--- START ---
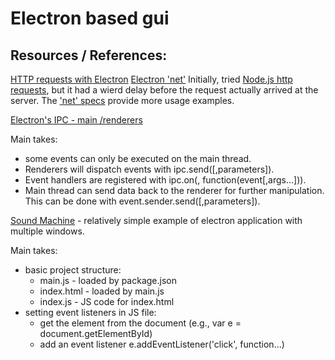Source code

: 
#  Electron based gui


Resources / References:
---

[HTTP requests with Electron](https://electronjs.org/docs/api/client-request)
[Electron 'net'](https://electronjs.org/docs/api/net)
Initially, tried [Node.js http requests](https://nodejs.org/api/http.html), but it had a wierd delay before the request actually arrived at the server.
The ['net' specs]([https://github.com/electron/electron/blob/master/spec/api-net-spec.js]) provide more usage examples.

[Electron's IPC - main /renderers](https://medium.com/@hamzasurti/in-progress-6959b733a55a)

Main takes:
- some events can only be executed on the main thread.
- Renderers will dispatch events with ipc.send(<tag>[,parameters]).
- Event handlers are registered with ipc.on(<tag>, function(event[,args...])).
- Main thread can send data back to the renderer for further manipulation. This can be done with event.sender.send(<tag>[,parameters]).

[Sound Machine](https://github.com/bojzi/sound-machine-electron-guide) - relatively simple example of electron application with multiple windows.

Main takes:
- basic project structure:
    - main.js - loaded by package.json
    - index.html - loaded by main.js
    - index.js - JS code for index.html
- setting event listeners in JS file:
    - get the element from the document (e.g., var e = document.getElementById)
    - add an event listener e.addEventListener('click', function...)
--- END ---
> **WHAT YOU WILL DO**
Starting at the line that contains "- some events", retype each line through the end of the listing above and nothing else.

> **EXERCISE RESULT**
- some events can only be executed on the main thread.
- Renderers will dispatch events with ipc.send(<tag>[,parameters]).
- Event handlers are registered with ipc.on(<tag>, function(event[,args...])).
- Main thread can send data back to the renderer for further manipulation. This can be done with event.sender.send(<tag>[,parameters]).

[Sound Machine](https://github.com/bojzi/sound-machine-electron-guide) - relatively simple example of electron application with multiple windows.

Main takes:
- basic project structure:
    - main.js - loaded by package.json
    - index.html - loaded by main.js
    - index.js - JS code for index.html
- setting event listeners in JS file:
    - get the element from the document (e.g., var e = document.getElementById)
    - add an event listener e.addEventListener('click', function...)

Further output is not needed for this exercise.